▶ [How to complete this task] Nothing but the images should be left out when the entries are restated word for word.

====== Data shown

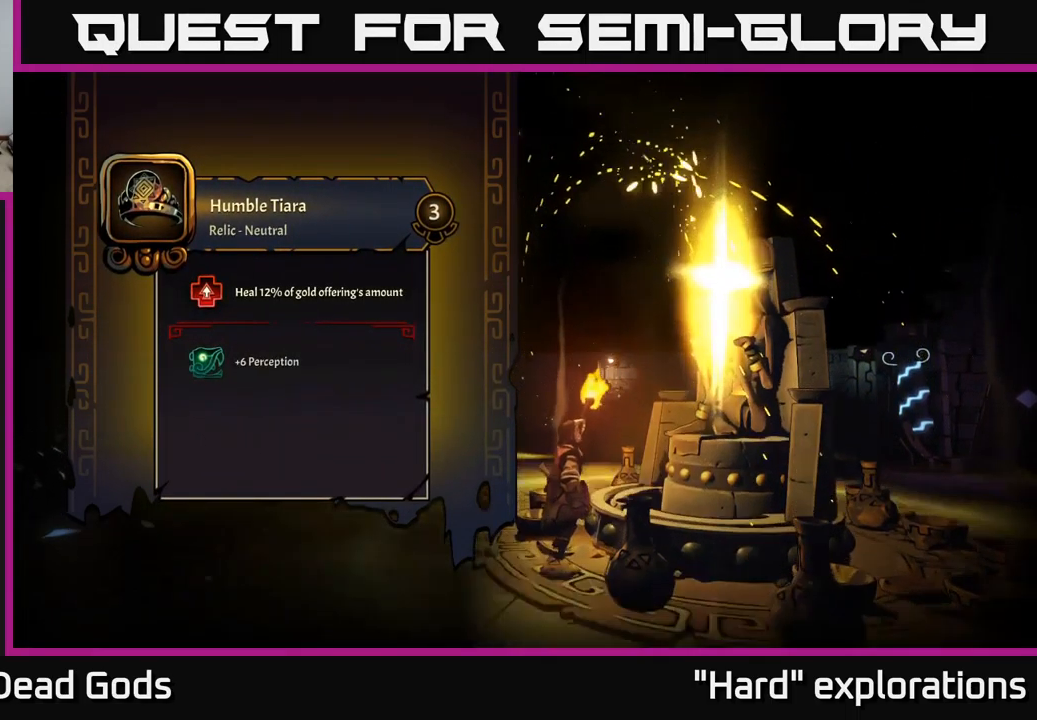
{"buttons": [], "left_stick": "center", "right_stick": "center", "events": []}
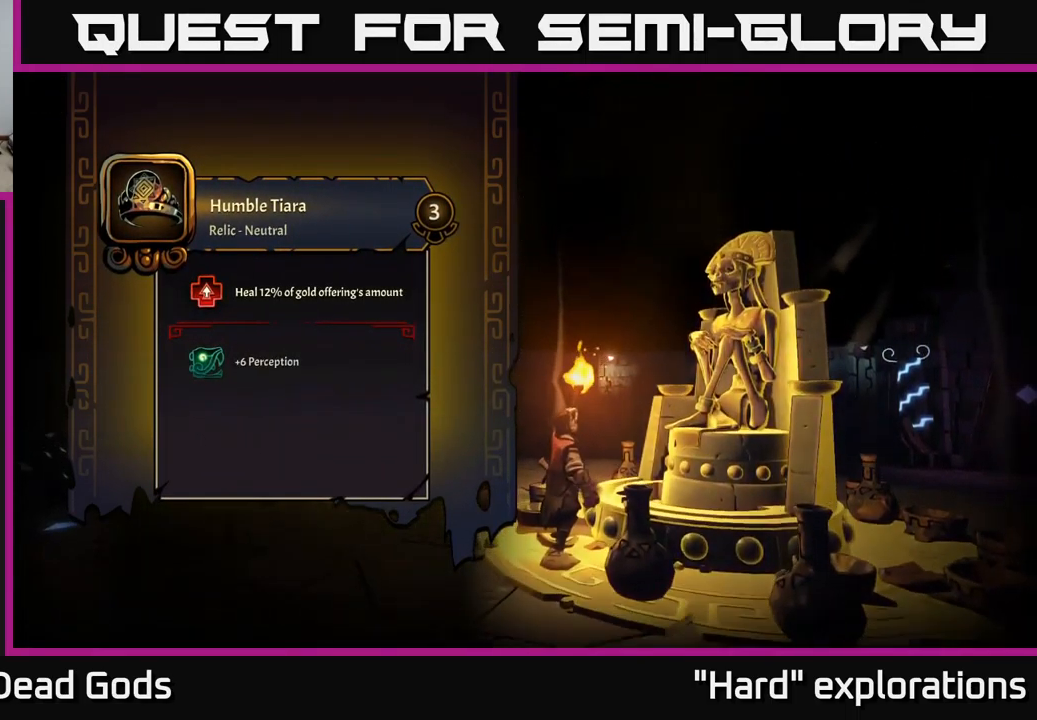
{"buttons": [], "left_stick": "center", "right_stick": "center", "events": []}
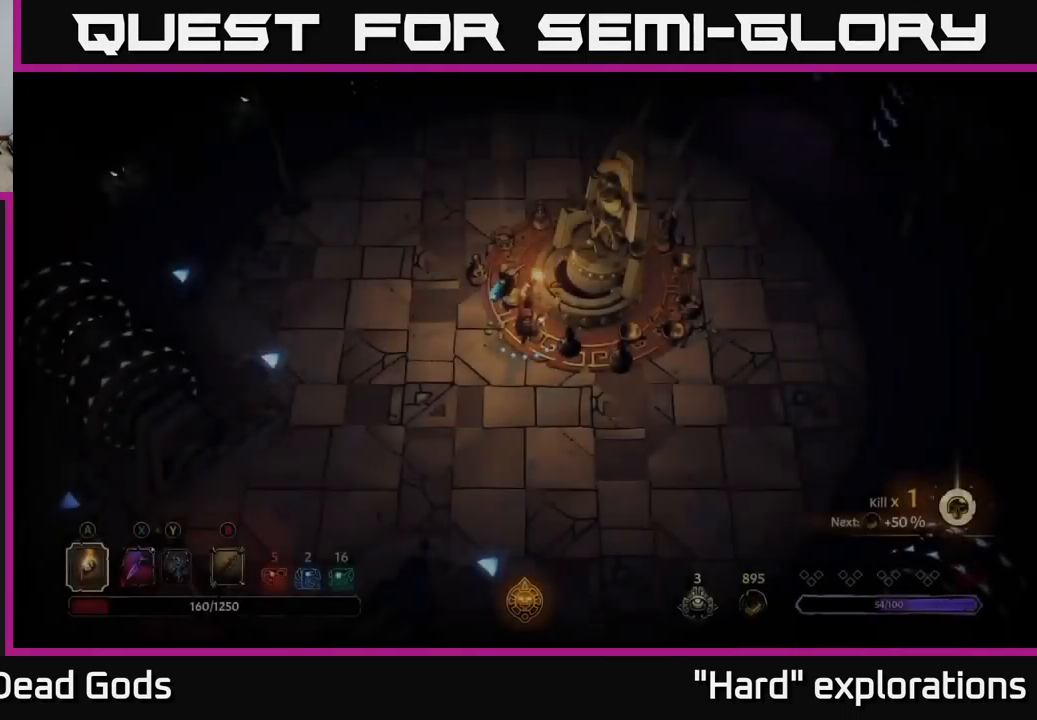
{"buttons": [], "left_stick": "center", "right_stick": "center", "events": []}
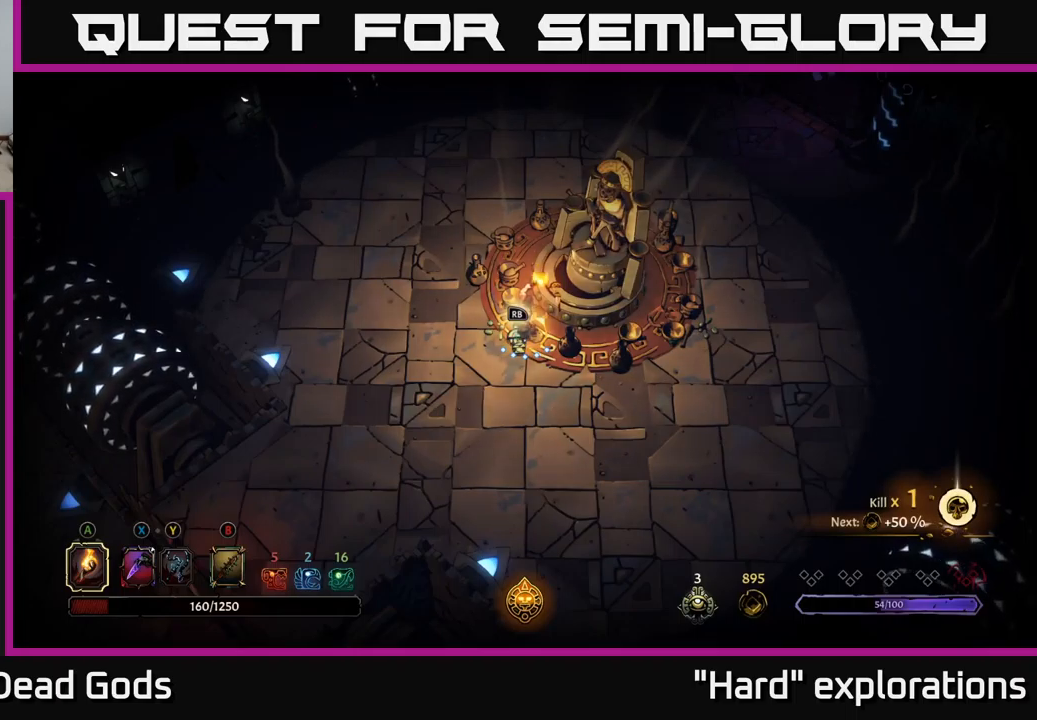
{"buttons": [], "left_stick": "left", "right_stick": "center", "events": [[334, "left_stick", "left"]]}
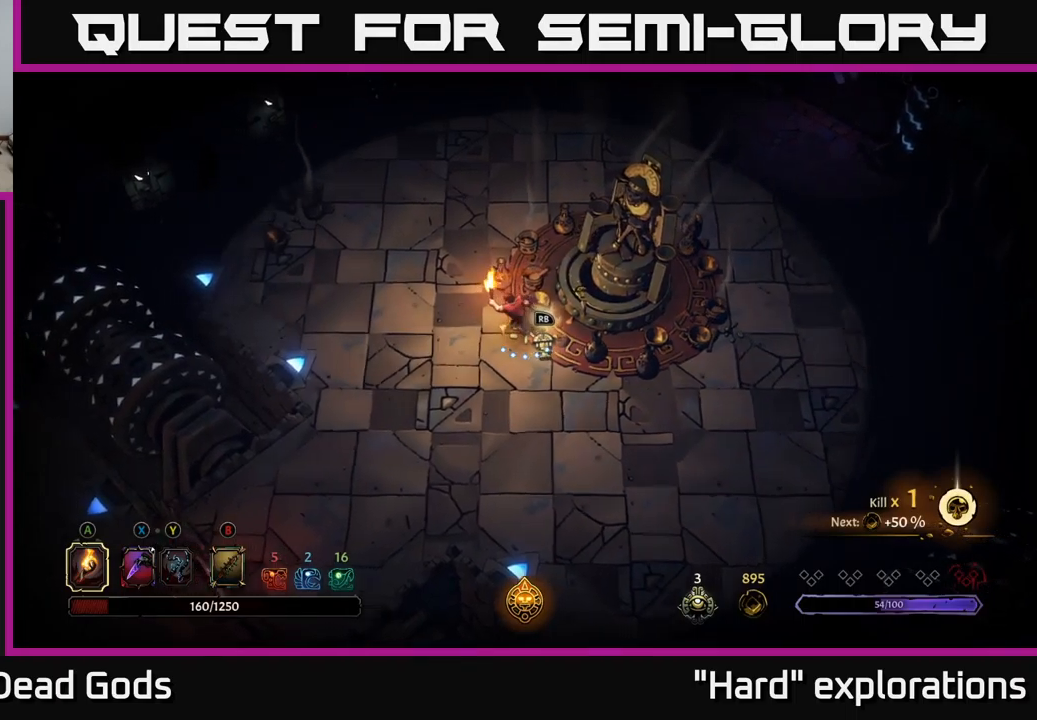
{"buttons": [], "left_stick": "up", "right_stick": "center", "events": [[100, "left_stick", "up"]]}
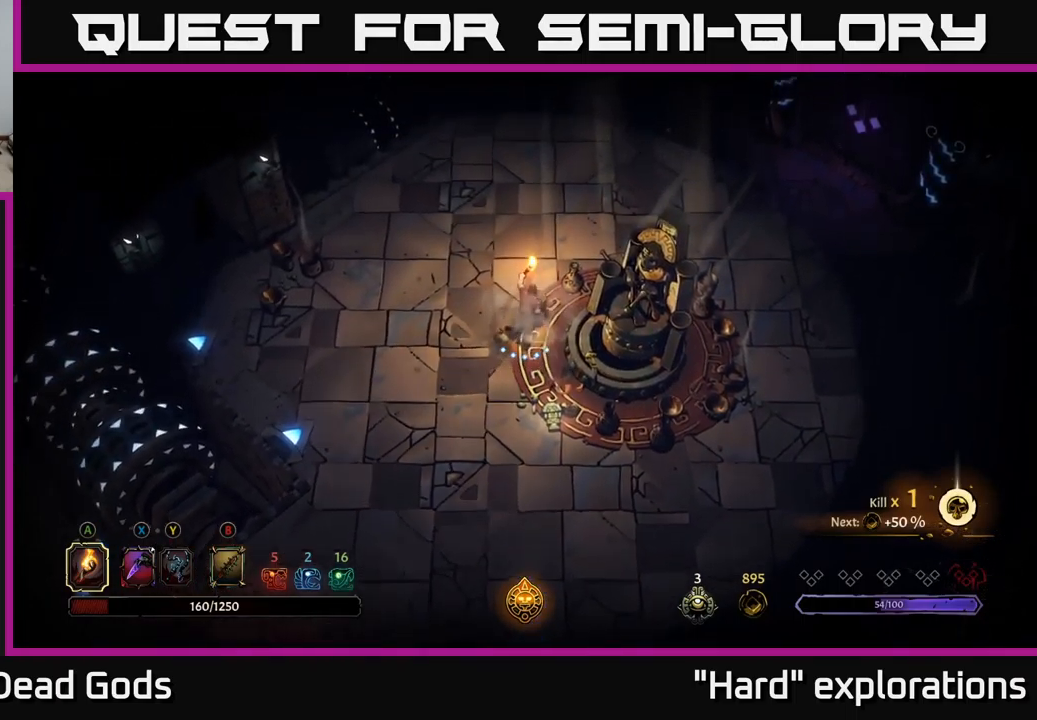
{"buttons": [], "left_stick": "up-right", "right_stick": "center", "events": [[167, "left_stick", "up-right"]]}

============

▶ [Response below]
{"buttons": [], "left_stick": "center", "right_stick": "center", "events": []}
{"buttons": [], "left_stick": "center", "right_stick": "center", "events": []}
{"buttons": [], "left_stick": "center", "right_stick": "center", "events": []}
{"buttons": [], "left_stick": "left", "right_stick": "center", "events": [[334, "left_stick", "left"]]}
{"buttons": [], "left_stick": "up", "right_stick": "center", "events": [[100, "left_stick", "up"]]}
{"buttons": [], "left_stick": "up-right", "right_stick": "center", "events": [[167, "left_stick", "up-right"]]}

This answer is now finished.